As dificuldades também esbarram na falta de apoio à pesquisa. Em 2020, os Estados Unidos investiram US$ 158,6 bilhões em ciência e tecnologia, enquanto no Brasil apenas R$ 17,2 bilhões (US$ 3,3 bilhões) foram destinados à área. Com verbas cada vez menores para pesquisa, jovens cientistas têm buscado oportunidades fora do país. De acordo com levantamento do Centro de Gestão de Estudos Estratégicos (CGEE), há atualmente de dois a três mil pesquisadores brasileiros no exterior.

Para Fernanda Boulos, além de investir mais em educação e ciência, criar uma cultura de participação em estudos clínicos no Brasil é essencial para o desenvolvimento tecnológico e científico do país. São necessárias campanhas de conscientização que expliquem detalhadamente o que são os ensaios clínicos, como eles podem ajudar a população, como é ser voluntário e quais são os seus direitos. “Nós precisamos fomentar essas ações para que a discussão que começou com a pandemia siga acontecendo com mais clareza, e sem informações erradas.”


Os direitos do voluntário

Participar de um estudo clínico não é ser cobaia porque se trata de uma ação voluntária que envolve a assinatura de um termo de consentimento. “O documento explica detalhadamente qual o produto a ser investigado, sua importância e as populações que ele poderá beneficiar, quais procedimentos serão feitos, os possíveis efeitos adversos e todos os direitos do participante”, afirma a diretora médica do Butantan.
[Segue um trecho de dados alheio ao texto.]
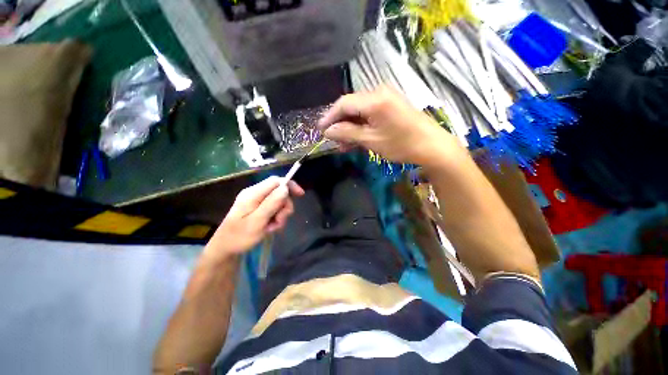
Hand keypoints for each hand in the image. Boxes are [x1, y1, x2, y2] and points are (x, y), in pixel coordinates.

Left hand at [204, 176, 304, 259]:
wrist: (225, 249)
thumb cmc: (239, 236)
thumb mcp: (257, 221)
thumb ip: (271, 204)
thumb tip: (285, 188)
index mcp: (253, 194)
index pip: (275, 181)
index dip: (290, 185)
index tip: (301, 195)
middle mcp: (255, 194)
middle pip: (279, 192)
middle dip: (284, 206)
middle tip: (280, 221)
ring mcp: (256, 201)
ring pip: (278, 202)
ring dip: (280, 215)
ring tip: (273, 227)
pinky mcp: (258, 208)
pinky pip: (274, 209)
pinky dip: (276, 218)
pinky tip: (270, 228)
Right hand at [318, 86, 459, 166]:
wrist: (432, 146)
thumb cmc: (401, 144)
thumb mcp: (371, 140)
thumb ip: (347, 133)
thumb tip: (327, 131)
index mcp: (374, 99)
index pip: (344, 103)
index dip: (330, 117)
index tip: (320, 130)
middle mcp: (379, 93)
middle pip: (351, 106)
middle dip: (340, 123)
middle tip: (333, 139)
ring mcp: (386, 98)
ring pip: (360, 111)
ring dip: (350, 126)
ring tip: (343, 143)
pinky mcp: (391, 106)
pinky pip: (370, 114)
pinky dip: (361, 125)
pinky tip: (356, 138)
Mesmo após assinar o termo, o voluntário é livre para encerrar a sua participação na pesquisa ou retirar o seu consentimento a qualquer momento, sem exceções. Os dados obtidos do indivíduo durante o período em que ele participou do estudo podem ou não ser usados, dependendo de sua autorização. Por exemplo, é possível sair do estudo, mas ainda permitir o uso dos dados, ou retirar totalmente o consentimento de uso de todas as informações, como se ele nunca tivesse participado da pesquisa.

“A palavra ‘cobaia’ não se aplica de jeito nenhum à pesquisa clínica, porque todo estudo em humanos é feito com consentimento e com mitigação de risco, justamente porque já aconteceram testes em animais”, explica Fernanda. A fase pré-clínica avalia a segurança e o potencial de eficácia da vacina ou tratamento em modelos animais. Depois, o produto segue para a fase 1 dos ensaios clínicos, em humanos, feita com uma população pequena e homogênea, para entender se há algum risco que não foi mapeado na etapa pré-clínica. 

Na fase 2, os cientistas analisam a segurança, farmacocinética e farmacodinâmica do produto em uma população maior – ou seja, como aquele imunizante ou medicamento age no organismo e quais são os possíveis efeitos adversos. Essas etapas permitem estabelecer um perfil de segurança, e só então começa a fase 3, que recruta um grande número de participantes – podendo chegar a milhares. Vale ressaltar que, a cada fase concluída, os dados passam pela análise de agências reguladoras para que o estudo siga para a próxima etapa, se aprovado.

No caso da Covid-19, tecnologias para combater a Síndrome Respiratória Aguda Grave (SARS) vêm sendo estudadas desde 2003, quando houve o primeiro surto causado por um coronavírus, e serviram de base para desenvolver as novas vacinas contra o SARS-CoV-2. Além disso, a ciência hoje é muito mais avançada e a urgência da pandemia permitiu um investimento em pesquisas mais elevado e um maior interesse de voluntários, que queriam se proteger da doença, o que acelerou todo o processo.